Wenn man davon ausgeht, dass es erstrebenswert ist,
eine „eigene Arbeit“ zu machen, und damit gleichzeitig
festlegt, dass es nicht erstrebenswert ist, die traditionelle
Mutterrolle zu übernehmen, dann könnte man – selbstverständlich
nur auf boshafte Weise g – auch auf die Idee kommen, dass es
ganz natürlich ist, Erstrebenswertes zu erstreben und Nicht-:Erstrebenswertes nicht zu erstreben. Aber dazu bedarf es
natürlich keiner Studie – und die beiden Herren hätten nichts
zu tun …
Für mich hat es sich hier von der Größe „Trägheit“ her erschlossen: Die Erfahrung einer traditionellen Rollenaufteilung lässt eher Frauen als Männer danach streben, sie zu überwinden, weil sie Frauen eher Einengung und Männern eher Bequemlichkeit beschert. Allerdings habe ich auch schon oft und gerne mit dem Begriff „Erstrebenswertes“ bzw. „Bestrebung“ gearbeitet.
Die Schlagzeile
„Männer (sind) unbelehrbar in Sachen Gleichberechtigung.“
gehört m.E. folgendermassen aufgedröselt:
Männer sind (erlernungstechnisch) in Sachen Gleichberechtigung am besten frühzeitig belehrbar. Später sind sie dann eher „anreiztechnisch“ in Sachen Gleichberechtigung durch neue Motive belehrbar. So müsste man das auswalzen, damit es taugt, finde ich.

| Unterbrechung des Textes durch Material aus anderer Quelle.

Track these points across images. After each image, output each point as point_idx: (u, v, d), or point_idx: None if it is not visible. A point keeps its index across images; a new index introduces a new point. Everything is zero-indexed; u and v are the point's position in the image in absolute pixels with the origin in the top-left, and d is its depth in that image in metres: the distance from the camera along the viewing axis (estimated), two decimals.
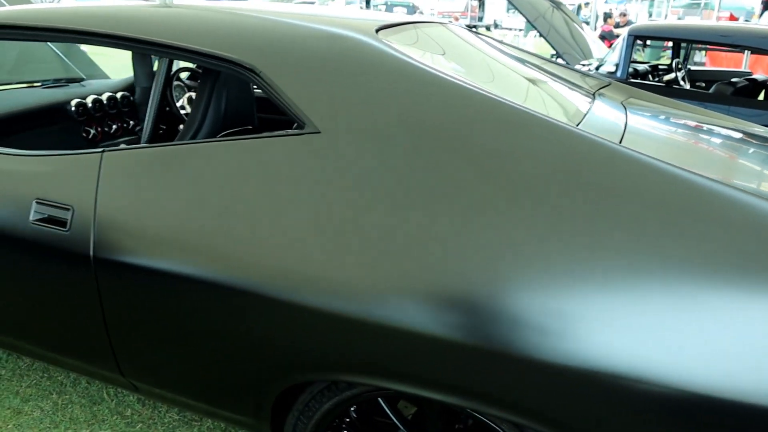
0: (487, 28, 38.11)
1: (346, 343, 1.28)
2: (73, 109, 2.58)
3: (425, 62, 1.45)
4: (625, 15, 12.20)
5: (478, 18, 39.79)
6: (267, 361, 1.40)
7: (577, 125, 1.56)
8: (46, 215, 1.57)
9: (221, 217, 1.38)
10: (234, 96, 1.95)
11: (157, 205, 1.45)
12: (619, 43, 5.46)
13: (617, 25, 12.12)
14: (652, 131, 1.83)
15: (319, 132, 1.35)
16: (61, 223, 1.54)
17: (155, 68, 2.41)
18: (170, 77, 1.70)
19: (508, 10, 37.24)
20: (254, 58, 1.45)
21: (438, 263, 1.19)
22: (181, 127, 2.76)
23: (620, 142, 1.54)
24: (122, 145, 1.60)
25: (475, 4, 40.11)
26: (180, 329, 1.48)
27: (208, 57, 1.50)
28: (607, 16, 12.17)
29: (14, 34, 1.76)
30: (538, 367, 1.13)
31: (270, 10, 1.72)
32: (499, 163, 1.23)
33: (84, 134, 2.64)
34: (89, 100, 2.65)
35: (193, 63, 1.57)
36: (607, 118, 1.77)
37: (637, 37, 5.27)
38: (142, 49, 1.61)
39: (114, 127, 2.76)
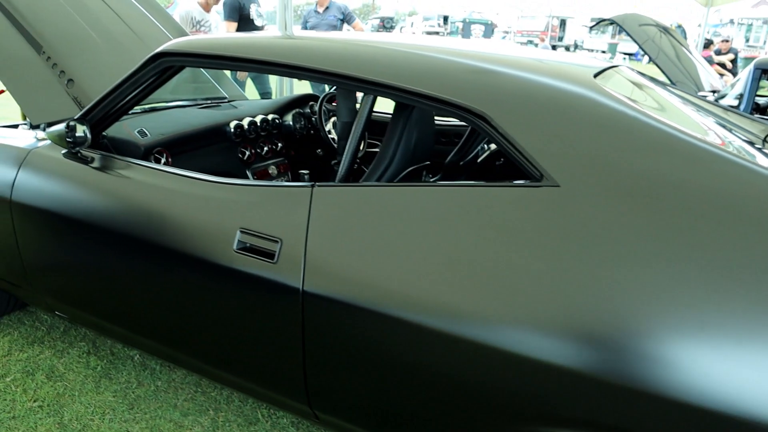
0: (567, 49, 37.56)
1: (576, 396, 1.25)
2: (231, 130, 2.66)
3: (650, 114, 1.42)
4: (727, 41, 11.76)
5: (558, 38, 39.24)
6: (485, 409, 1.38)
7: None
8: (250, 244, 1.61)
9: (439, 261, 1.38)
10: (421, 132, 1.96)
11: (369, 244, 1.46)
12: (743, 76, 5.26)
13: (718, 52, 11.69)
14: None
15: (558, 186, 1.33)
16: (268, 254, 1.58)
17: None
18: (369, 114, 1.72)
19: (590, 30, 36.53)
20: (486, 106, 1.44)
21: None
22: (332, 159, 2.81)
23: None
24: (333, 182, 1.63)
25: (556, 23, 39.56)
26: (387, 369, 1.47)
27: (433, 100, 1.51)
28: (709, 42, 11.74)
29: (230, 65, 1.83)
30: None
31: (488, 52, 1.73)
32: (724, 216, 1.21)
33: (240, 155, 2.72)
34: (245, 122, 2.73)
35: (414, 104, 1.58)
36: None
37: (764, 70, 5.07)
38: (362, 88, 1.63)
39: (265, 149, 2.84)
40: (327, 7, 6.43)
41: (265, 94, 6.23)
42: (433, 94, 1.49)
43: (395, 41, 1.80)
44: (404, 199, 1.47)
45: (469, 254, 1.35)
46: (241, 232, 1.63)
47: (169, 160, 2.32)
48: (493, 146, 2.58)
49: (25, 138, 2.36)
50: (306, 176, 2.63)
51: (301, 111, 3.11)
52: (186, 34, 3.61)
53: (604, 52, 31.86)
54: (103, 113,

Machst du solche „Zerpflückungen“ auch so gern?
Herzliche Grüße
Thomas H.
PS
Soziologen – jedenfalls diese beiden – sind anscheinend
unbelehrbar in Sachen Schlussfolgerung.
Von Politikern habe ich analog gehört:
„Weist du das Ergebnis schon, dann gründe eine Kommission“.